2024 documentary film

Eno is a 2024 musical documentary film about the musician and producer Brian Eno produced and directed by Gary Hustwit. It premiered at the Sundance Film Festival on January 18, 2024.

== Production ==
The film uses a computer program (pseudorandom number generator) to select footage (Segments) and present the film so that a different version is shown each time it is screened. The film draws from 30 hours of interviews with Brian Eno and 500 hours of footage from Eno’s archive.

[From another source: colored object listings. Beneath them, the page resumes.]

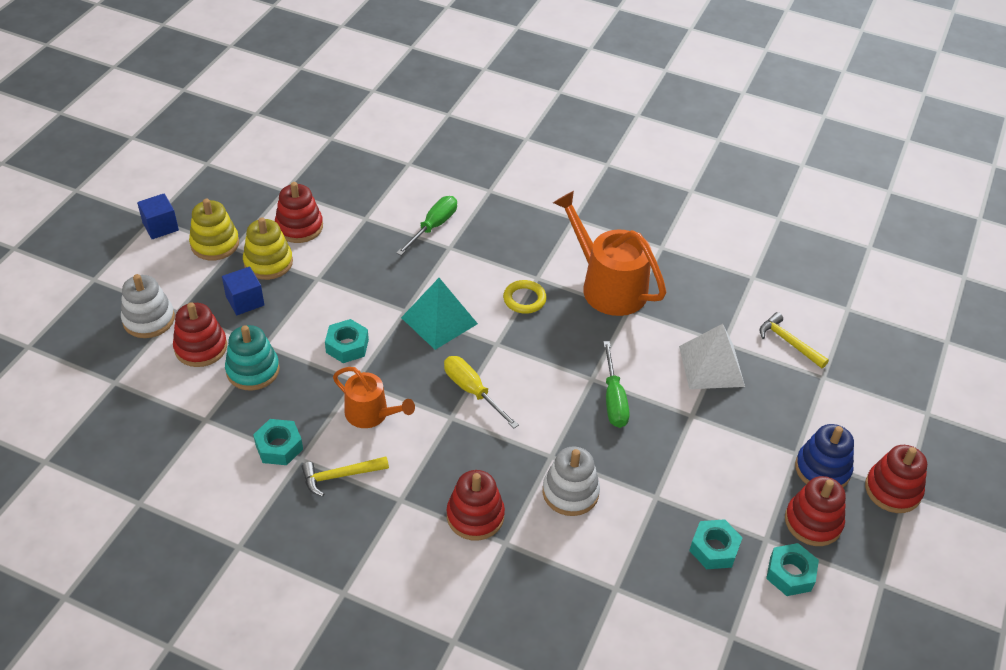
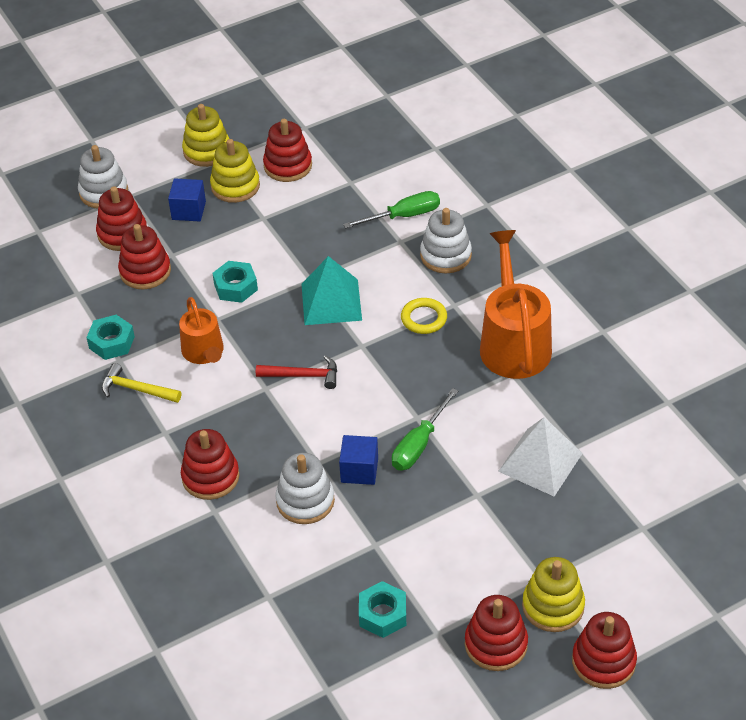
camera: 40 degrees right, 0 degrees up
blue cube [137,193,179,239] -> blue cube moved to [339,435,378,485]
turquoise stacking toy [225,325,280,390] -> red stacking toy [118,224,171,289]
yellow screwdriver [444,356,519,428] -> red hammer [256,355,337,389]
yellow hammer [760,312,829,368] -> none
turquoise nut [766,543,819,596] -> none
blue stacking toy [795,424,854,487] -> yellow stacking toy [522,557,585,632]
none -> white stacking toy [420,208,472,273]

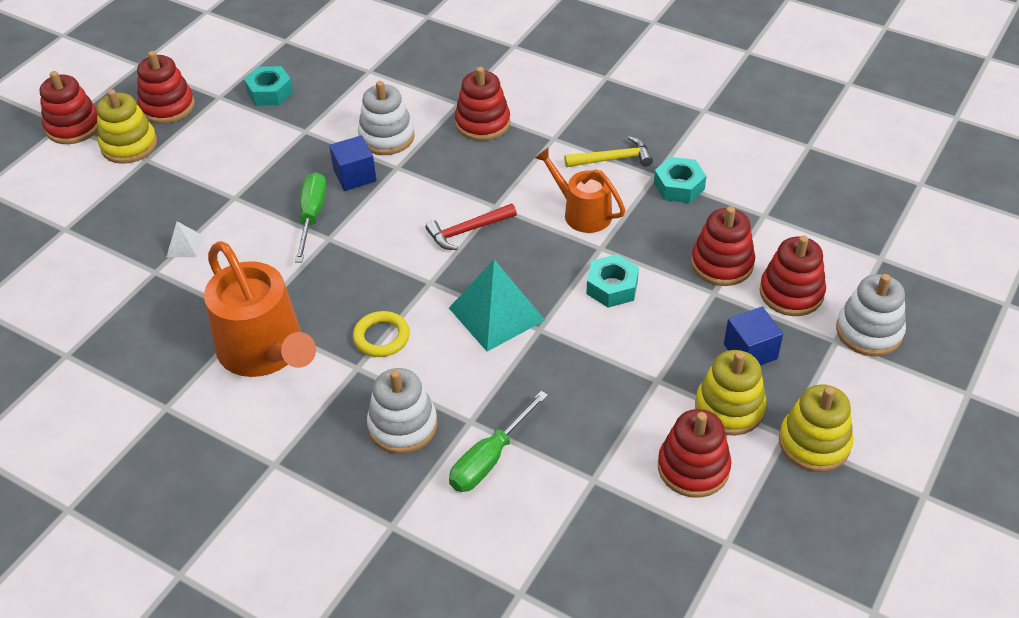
camera: 150 degrees right, 0 degrees up
white pyramid [498,417,583,496] -> white pyramid [166,221,203,257], size x0.47

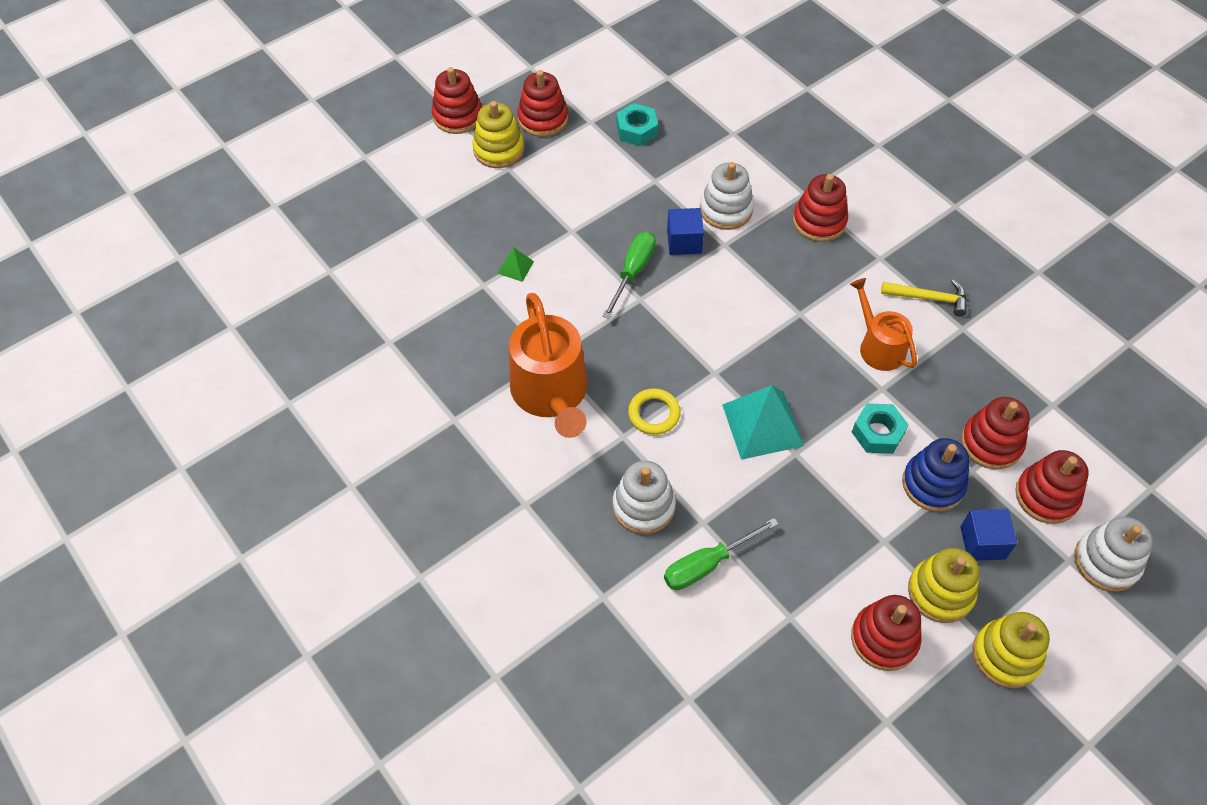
camera: 20 degrees right, 10 degrees up
white pyramid [166,221,203,257] -> green pyramid [497,247,534,282]
red hammer [425,204,517,250] -> none
turquoise nut [654,157,706,203] -> none
none -> blue stacking toy [902,438,969,512]

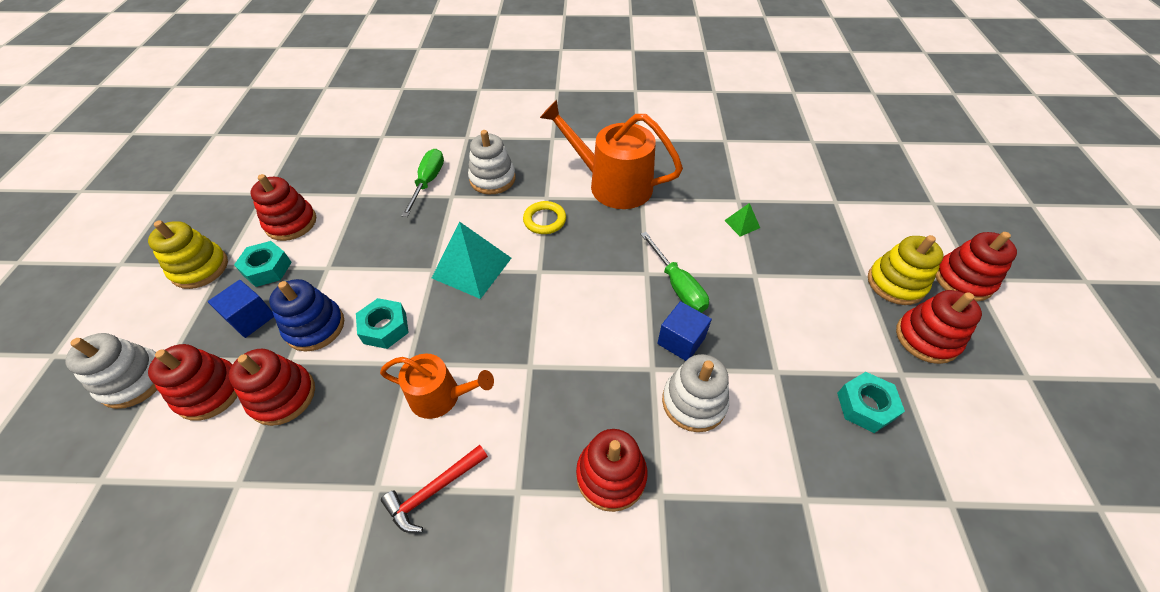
camera: 130 degrees right, 5 degrees down
yellow hammer [881,280,967,316] -> red hammer [381,445,488,533]
yellow stacking toy [908,548,979,623] -> turquoise nut [234,241,292,287]

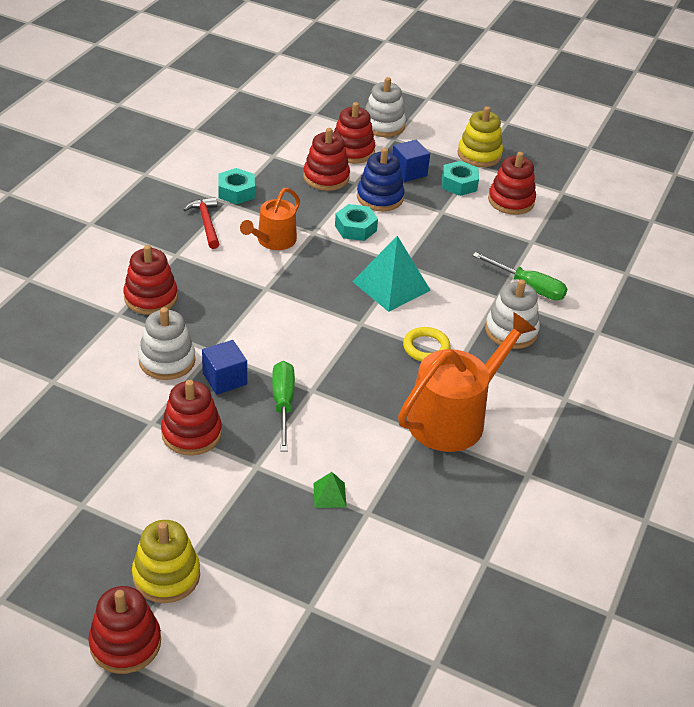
camera: 110 degrees right, 10 degrees down
green screwdriver [641,232,709,313] -> green screwdriver turned 90 degrees clockwise [272,361,295,451]
turquoise nut [837,372,905,433] -> turquoise nut moved to [218,168,255,204]
red stacking toy [896,290,982,364] -> red stacking toy moved to [161,380,222,456]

Alongside Hustwit, artist Brendan Dawes designed the Brain One software (an anagram of Brian Eno), the generative technology which powers the film. For live screenings of the film, Swedish technology company Teenage Engineering designed B-1, a hardware version of the generative software. In July 2024, The New York Times estimated that 52 quintillion versions of the film could be generated by Brain One.

== Release ==
As of 2026, Eno is currently available to stream on The Criterion Channel, with a new version of the film being featured each month.

== Reception ==
 Metacritic, which uses a weighted average, assigned the film a score of 74 out of 100, based on 12 critics, indicating "generally favorable" reviews.

Owen Gleiberman of Variety wrote that "the film conjures a wholehearted and accessible experience within an experimental veneer." David Fear of Rolling Stone described it as "a singular experience, impossible to replicate and uninterested in being definitive on anything, much like the gent at the center of it all."